Le journaliste apporte une pièce majeure au débat autour des affrontements récents et violents entre la police et divers manifestants.
À intervalles réguliers, le cinéma s’essaie à rebondir sur l’actualité récente. Mais ce geste se révèle souvent une course-poursuite perdue d’avance : le temps de fabrication d’un film rend rapidement son propos obsolète ou bégayant avec ce qu’on a pu voir ou lire entre-temps sur le sujet. Soit tout le contraire de ce Un pays qui se tient sage, le premier documentaire pour le grand écran de David Dufresne, consacré à l’analyse des affrontements violents récents et à répétition entre la police et les manifestants contre la politique du gouvernement. Pourquoi Dufresne réussit-il là où tant d’autres échouent régulièrement ? D’abord parce qu’il maîtrise son sujet sur le bout des doigts.

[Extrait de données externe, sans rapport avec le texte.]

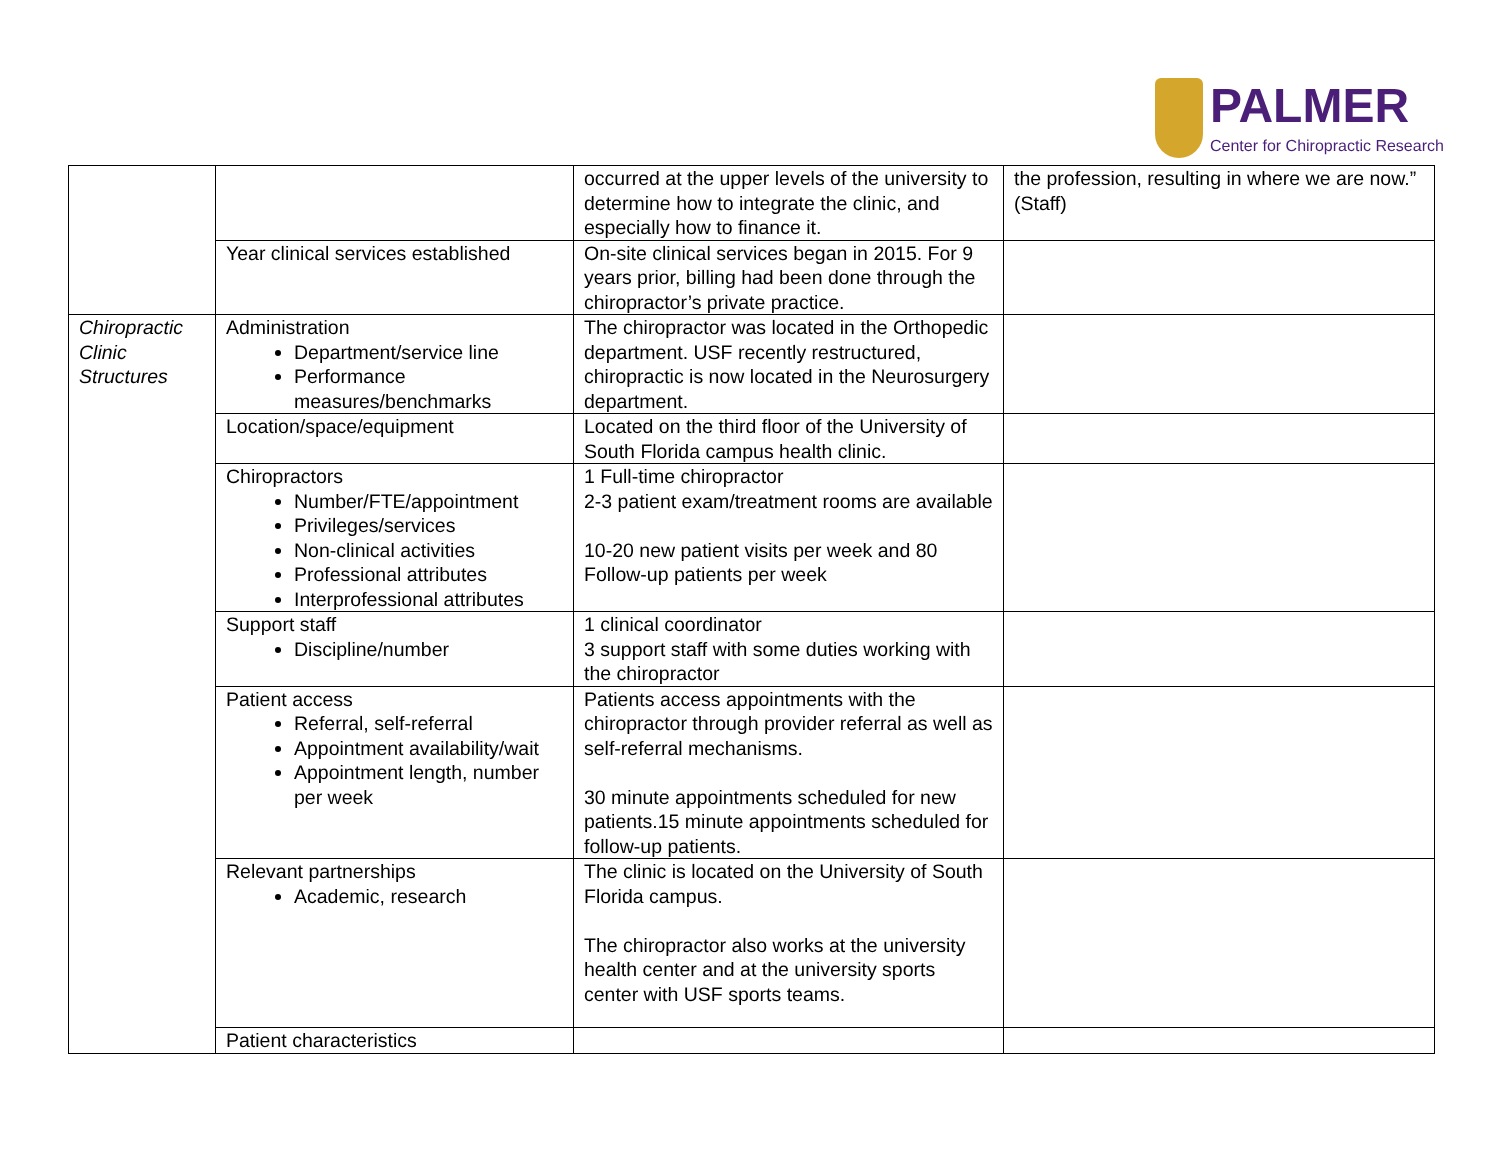PALMER
Center for Chiropractic Research
| | | occurred at the upper levels of the university to determine how to integrate the clinic, and especially how to finance it. | the profession, resulting in where we are now.” (Staff) |
| | Year clinical services established | On-site clinical services began in 2015. For 9 years prior, billing had been done through the chiropractor’s private practice. | |
| Chiropractic Clinic Structures | Administration Department/service line Performance measures/benchmarks | The chiropractor was located in the Orthopedic department. USF recently restructured, chiropractic is now located in the Neurosurgery department. | |
| | Location/space/equipment | Located on the third floor of the University of South Florida campus health clinic. | |
| | Chiropractors Number/FTE/appointment Privileges/services Non-clinical activities Professional attributes Interprofessional attributes | 1 Full-time chiropractor 2-3 patient exam/treatment rooms are available 10-20 new patient visits per week and 80 Follow-up patients per week | |
| | Support staff Discipline/number | 1 clinical coordinator 3 support staff with some duties working with the chiropractor | |
| | Patient access Referral, self-referral Appointment availability/wait Appointment length, number per week | Patients access appointments with the chiropractor through provider referral as well as self-referral mechanisms. 30 minute appointments scheduled for new patients.15 minute appointments scheduled for follow-up patients. | |
| | Relevant partnerships Academic, research | The clinic is located on the University of South Florida campus. The chiropractor also works at the university health center and at the university sports center with USF sports teams. | |
| | Patient characteristics | | |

Il ne fait pas partie de cette génération spontanée de pseudo-spécialistes qui pullulent sur les plateaux des chaînes d’info dès que la tension monte dans les rues françaises. Réalisateur, journaliste (Libération, Mediapart) et écrivain (Maintien de l’ordre : Enquête…), il est aussi lanceur d’alerte via son compte Twitter où, depuis décembre 2018, il s’est mis à recenser les témoignages de manifestants blessés par la police et à interpeller le ministère de l’Intérieur en commençant chacun de ses tweets par « Allo @Place_Beauvau, c’est pour un signalement ».
CONTRE-RÉCIT
David Dufresne sait donc de quoi il parle mais, tout aussi important, nous savons donc d’où il parle. Et cette subjectivité assumée constitue d’ailleurs un élément essentiel d’Un pays qui se tient sage. Quand beaucoup essaient de dissimuler leurs opinions derrière une objectivité de façade, lui ne peut pas faire comme si. Et c’est tant mieux car il semble n’aimer rien tant que les échanges et débats contradictoires comme le prouve le dispositif qu’il a choisi de créer pour ce documentaire. Projeter sur grand écran et dans la longueur (pas juste les secondes les plus impactantes) ces images d’échauffourées entre forces de police et manifestants et les faire commenter en binôme par des intervenants extrêmement divers : policiers, bien sûr, mais aussi historiens, sociologue, avocat, journaliste, mère au foyer, syndicaliste, ethnographe, cariste, professeur, chauffeur routier… Par ce geste, David Dufresne fait un remarquable travail de cinéaste en questionnant les images, en rappelant qu’elles dépassent le petit écran des smartphones qui les ont captées. Ce faisant, il leur donne une force de contre-récit sur lequel les débatteurs vont s’appuyer pour nous les raconter. Et il organise aussi le contraste entre ces moments bruts souvent chaotiques et une réflexion posée et articulée en s’évertuant à filmer la pensée. Son choix d’une caméra unique et mobile renforce ainsi l’intensité de ces débats où rien n’est écrit par avance et où parfois cette caméra elle-même semble surprise de telle ou telle intervention.
UNE PAROLE ÉQUILIBRÉE
Par toute cette réflexion, Un pays qui se tient sage évite le piège facile du tout blanc ou tout noir. Du portrait à charge de la police comme du procès fait à la violence des manifestants. Car non seulement, ce documentaire impacte notre point de vue sur des images qu’on croyait connaître par cœur pour les avoir vues et revues à la télé, mais il permet, grâce au temps long offert par le cinéma par rapport aux plateaux de télé, de remettre les choses en perspective, de faire entendre des voix jamais invitées ailleurs, de délivrer une parole équilibrée sans être neutre. Précisément parce que David Dufresne ne compte pas les points. Il ne cherche pas plus à faire tendre son documentaire vers ce qu’il pense lui qu’à trouver un équilibre à chaque instant entre tous les propos. Il donne les clés aux spectateurs pour mieux comprendre une situation propice aux simplifications binaires. Un film d’utilité publique.